Вирус турбулентности. Сборник рассказов (Амалфеева) - страница 28

– М… Красота! Да, весёлое было время. За кроссовки из пионеров исключали. Мишка Исаков сказал, что мечтает стать директором магазина, так его вообще не приняли, на общем собрании воспитывали и в газету поместили. Полгода у раздевалки висела.

– А девочка эта, как её там, Самойлова, пятый класс или шестой, не помню, принесла на урок пачку красных флаеров "Мир. Труд. Май!" Где-то в хлебном взяла на столе. Средние классы тогда повально в сказочные королевства играли, красочная бумага была дефицитом. Она её просто как красивый фон использовала. Написала на обратной стороне тайные задания для игры и вложила всему классу в учебники.

– Бедные родители. И что? – Ирочка поерзала на стуле.

– Хотели привлечь за антисоветскую агитацию, но мама оказалась секретарем партийного комитета – не стали раздувать. А она так и не поняла ничего – ребёнок.

– Секретари эти тоже несчастные люди. Раньше ни директором, ни завучем не станешь, если не член партии. Примут насильно и бдят неусыпно. Ни за что бы не пошла. Слушайте, Ангелина Васильевна, а помните Зою Степановну из пятой школы? Директора?

– Кто ж такое забудет.

– Ир, представляешь, она пришла как-то на работу не в настроении, дома что-то случилось, муж запил или дочка заболела, невыспавшаяся, уставшая. Раздевалась в приемной и сказала секретарше: устала, говорит, не могу, хоть в реку прыгай. И, что думаешь, через час её под белы руки вывели, посадили в машину и увезли. В психушку! Секретарь позвонила, куда надо, – и готово. Бдила.

– Так она вышла потом? Восстановили?

– Вышла, но не сразу. Дочка долго добивалась. Её кололи чем-то.
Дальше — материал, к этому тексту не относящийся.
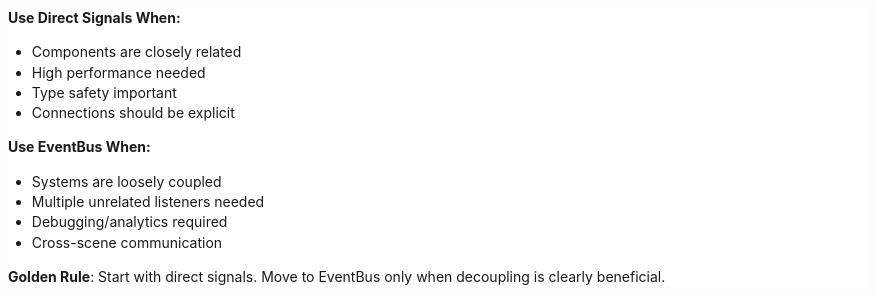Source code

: **Use Direct Signals When:**
- Components are closely related
- High performance needed
- Type safety important
- Connections should be explicit

**Use EventBus When:**
- Systems are loosely coupled
- Multiple unrelated listeners needed
- Debugging/analytics required
- Cross-scene communication

**Golden Rule**: Start with direct signals. Move to EventBus only when decoupling is clearly beneficial.
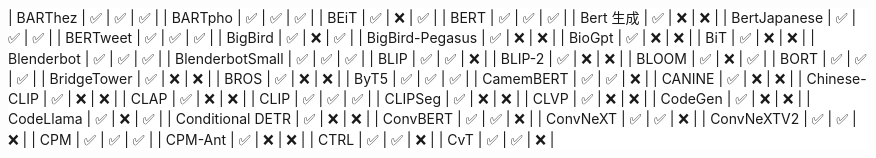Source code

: | BARThez | ✅ | ✅ | ✅ |
| BARTpho | ✅ | ✅ | ✅ |
| BEiT | ✅ | ❌ | ✅ |
| BERT | ✅ | ✅ | ✅ |
| Bert 生成 | ✅ | ❌ | ❌ |
| BertJapanese | ✅ | ✅ | ✅ |
| BERTweet | ✅ | ✅ | ✅ |
| BigBird | ✅ | ❌ | ✅ |
| BigBird-Pegasus | ✅ | ❌ | ❌ |
| BioGpt | ✅ | ❌ | ❌ |
| BiT | ✅ | ❌ | ❌ |
| Blenderbot | ✅ | ✅ | ✅ |
| BlenderbotSmall | ✅ | ✅ | ✅ |
| BLIP | ✅ | ✅ | ❌ |
| BLIP-2 | ✅ | ❌ | ❌ |
| BLOOM | ✅ | ❌ | ✅ |
| BORT | ✅ | ✅ | ✅ |
| BridgeTower | ✅ | ❌ | ❌ |
| BROS | ✅ | ❌ | ❌ |
| ByT5 | ✅ | ✅ | ✅ |
| CamemBERT | ✅ | ✅ | ❌ |
| CANINE | ✅ | ❌ | ❌ |
| Chinese-CLIP | ✅ | ❌ | ❌ |
| CLAP | ✅ | ❌ | ❌ |
| CLIP | ✅ | ✅ | ✅ |
| CLIPSeg | ✅ | ❌ | ❌ |
| CLVP | ✅ | ❌ | ❌ |
| CodeGen | ✅ | ❌ | ❌ |
| CodeLlama | ✅ | ❌ | ✅ |
| Conditional DETR | ✅ | ❌ | ❌ |
| ConvBERT | ✅ | ✅ | ❌ |
| ConvNeXT | ✅ | ✅ | ❌ |
| ConvNeXTV2 | ✅ | ✅ | ❌ |
| CPM | ✅ | ✅ | ✅ |
| CPM-Ant | ✅ | ❌ | ❌ |
| CTRL | ✅ | ✅ | ❌ |
| CvT | ✅ | ✅ | ❌ |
В школу уже не вернулась. Да, может, ты помнишь её, в нашем храме, горбатенькая такая, свечки продавала.

– Нет, не помню, я не хожу, мама бывает иногда, спрошу.

– Фу, девчонки, что-то мы о грустном. Наливайте.

– А чё такого-то? Жизнь она есть жизнь. А как медали распределяли, Ангелина Васильевна, а? По разнарядке сверху. В облоно делили, потом в районо делили. Кому сколько по три пятьдесят – серебряных, а кому сколько по пять рублей – золотых.

– Столько стоили?

– Где-то так. Мой первый выпуск так говорил: ты меня дороже на рубль пятьдесят.


– А если учеников больше?

– Больше не бывало. На экзамене всегда можно вместо пятерки поставить четыре, а вместо четыре – три. Пошла я покурю, – с шумом отодвинулась от стола, – Ангелина Васильевна, я тут, а? Окно откроем. Тепло ещё. В прошлом году на День учителя дождь лил, а в этом  – осень золотая, – Ольга открыла нараспашку высокую створку и просунула руку за решётку, – Хорошо! Мои ребята вообще умницы были. Первый выпуск – такие взрослые. Взрослее нас, своих педагогов. Парни почти все в Афгане погибли, а девчонки – кто куда. Ой, ладно, вот помню как с Васькой, первым мужем, решили после работы на природе пива выпить. Мне ж нельзя на людях. Он в магазин зашел, взял пару бутылок, сели в чужом дворе, под кустики, только пивнула: Здрасьте, Ольга Константиновна, – Пашка Крылов. Добрый день, говорю, Паша. А у самой в руках бутылка и на губах усы пивные. Ладно, говорит, Ольга Константиновна, не смущайтесь, с праздником Вас. И пошёл. Он первый погиб, Пашка. А я с тех пор пиво на улице не пью, – Ольга улыбнулась, стряхнув с горохового подола прилетевший пепел, – а вообще, надоело по углам прятаться.